* [Exercise prompt] Retype only the lines at the head of the records, first through the one with "#### Clean Only Mode", exactly as written.

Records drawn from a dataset
________________

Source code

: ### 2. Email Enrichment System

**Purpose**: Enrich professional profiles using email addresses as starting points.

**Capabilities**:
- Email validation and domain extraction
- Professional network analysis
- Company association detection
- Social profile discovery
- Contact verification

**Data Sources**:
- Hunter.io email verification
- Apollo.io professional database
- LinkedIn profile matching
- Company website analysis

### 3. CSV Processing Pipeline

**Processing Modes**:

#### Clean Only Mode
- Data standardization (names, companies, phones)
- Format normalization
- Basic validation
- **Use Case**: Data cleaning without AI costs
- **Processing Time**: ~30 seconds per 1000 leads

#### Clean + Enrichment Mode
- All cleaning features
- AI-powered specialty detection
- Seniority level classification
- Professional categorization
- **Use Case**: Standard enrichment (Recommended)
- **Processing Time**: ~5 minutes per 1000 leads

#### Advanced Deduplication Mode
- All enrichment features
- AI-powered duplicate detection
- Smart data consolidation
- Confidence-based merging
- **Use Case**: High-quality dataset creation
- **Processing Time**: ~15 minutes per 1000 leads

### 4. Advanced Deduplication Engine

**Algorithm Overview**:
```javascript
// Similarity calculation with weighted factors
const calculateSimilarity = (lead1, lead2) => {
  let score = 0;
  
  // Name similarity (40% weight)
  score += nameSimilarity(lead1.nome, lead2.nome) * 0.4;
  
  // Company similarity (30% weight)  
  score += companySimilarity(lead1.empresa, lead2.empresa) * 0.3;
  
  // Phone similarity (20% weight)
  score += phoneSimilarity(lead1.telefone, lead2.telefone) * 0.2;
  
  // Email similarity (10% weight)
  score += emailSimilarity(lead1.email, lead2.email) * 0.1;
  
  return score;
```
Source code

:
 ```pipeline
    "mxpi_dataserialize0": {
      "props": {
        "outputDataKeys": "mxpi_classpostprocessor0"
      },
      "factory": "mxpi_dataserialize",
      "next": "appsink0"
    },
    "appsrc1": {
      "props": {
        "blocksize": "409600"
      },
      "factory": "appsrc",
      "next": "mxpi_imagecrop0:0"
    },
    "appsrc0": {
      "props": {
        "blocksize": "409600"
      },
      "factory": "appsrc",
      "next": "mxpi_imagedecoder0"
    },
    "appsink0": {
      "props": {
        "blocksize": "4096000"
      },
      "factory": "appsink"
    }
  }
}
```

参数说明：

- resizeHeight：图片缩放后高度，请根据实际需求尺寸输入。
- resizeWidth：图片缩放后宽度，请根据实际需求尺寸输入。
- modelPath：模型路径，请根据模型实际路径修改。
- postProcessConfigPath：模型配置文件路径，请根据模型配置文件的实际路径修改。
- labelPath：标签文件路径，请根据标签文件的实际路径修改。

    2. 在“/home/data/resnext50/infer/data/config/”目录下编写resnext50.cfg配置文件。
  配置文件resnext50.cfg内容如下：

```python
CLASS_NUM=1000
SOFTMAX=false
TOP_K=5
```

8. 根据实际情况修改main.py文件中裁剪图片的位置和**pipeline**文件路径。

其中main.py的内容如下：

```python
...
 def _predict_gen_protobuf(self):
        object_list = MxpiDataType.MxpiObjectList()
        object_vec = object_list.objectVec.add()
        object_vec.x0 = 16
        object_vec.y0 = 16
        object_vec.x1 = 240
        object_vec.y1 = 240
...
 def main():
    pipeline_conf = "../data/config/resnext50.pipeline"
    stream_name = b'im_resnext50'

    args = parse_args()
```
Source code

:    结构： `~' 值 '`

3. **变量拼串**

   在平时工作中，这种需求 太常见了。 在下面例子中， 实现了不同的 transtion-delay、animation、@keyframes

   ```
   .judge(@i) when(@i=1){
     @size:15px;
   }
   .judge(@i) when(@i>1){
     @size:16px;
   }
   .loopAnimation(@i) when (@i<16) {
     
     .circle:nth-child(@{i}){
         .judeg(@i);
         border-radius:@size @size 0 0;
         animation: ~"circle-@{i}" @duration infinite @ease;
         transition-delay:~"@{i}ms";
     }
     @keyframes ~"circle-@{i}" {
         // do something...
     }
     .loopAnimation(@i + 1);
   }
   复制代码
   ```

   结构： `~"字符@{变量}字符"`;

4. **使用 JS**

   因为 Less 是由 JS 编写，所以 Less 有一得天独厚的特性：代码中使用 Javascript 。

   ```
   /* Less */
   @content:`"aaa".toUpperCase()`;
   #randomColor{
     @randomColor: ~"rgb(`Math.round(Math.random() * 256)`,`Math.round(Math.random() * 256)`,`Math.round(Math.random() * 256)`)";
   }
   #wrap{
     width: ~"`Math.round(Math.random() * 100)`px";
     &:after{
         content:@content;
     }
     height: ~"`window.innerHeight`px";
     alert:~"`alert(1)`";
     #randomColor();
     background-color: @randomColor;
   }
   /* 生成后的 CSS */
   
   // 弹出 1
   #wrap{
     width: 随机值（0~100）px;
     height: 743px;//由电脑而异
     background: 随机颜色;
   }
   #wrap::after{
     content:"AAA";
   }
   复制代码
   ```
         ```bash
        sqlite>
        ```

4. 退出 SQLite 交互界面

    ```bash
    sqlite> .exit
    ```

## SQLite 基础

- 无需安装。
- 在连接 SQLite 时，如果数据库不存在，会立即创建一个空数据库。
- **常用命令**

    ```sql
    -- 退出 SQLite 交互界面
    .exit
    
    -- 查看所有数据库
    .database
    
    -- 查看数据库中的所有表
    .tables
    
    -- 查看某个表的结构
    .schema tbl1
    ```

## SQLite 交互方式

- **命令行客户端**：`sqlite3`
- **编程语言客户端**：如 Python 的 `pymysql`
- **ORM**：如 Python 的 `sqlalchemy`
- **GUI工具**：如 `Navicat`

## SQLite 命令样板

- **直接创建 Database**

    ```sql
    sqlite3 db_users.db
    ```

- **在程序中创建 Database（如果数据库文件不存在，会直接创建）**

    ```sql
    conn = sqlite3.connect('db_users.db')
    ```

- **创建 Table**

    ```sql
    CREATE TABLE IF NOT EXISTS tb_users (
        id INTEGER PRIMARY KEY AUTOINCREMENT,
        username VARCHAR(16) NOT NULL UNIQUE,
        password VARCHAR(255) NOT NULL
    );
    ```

________________

* [Written answer]
Source code

: ### 2. Email Enrichment System

**Purpose**: Enrich professional profiles using email addresses as starting points.

**Capabilities**:
- Email validation and domain extraction
- Professional network analysis
- Company association detection
- Social profile discovery
- Contact verification

**Data Sources**:
- Hunter.io email verification
- Apollo.io professional database
- LinkedIn profile matching
- Company website analysis

### 3. CSV Processing Pipeline

**Processing Modes**:

#### Clean Only Mode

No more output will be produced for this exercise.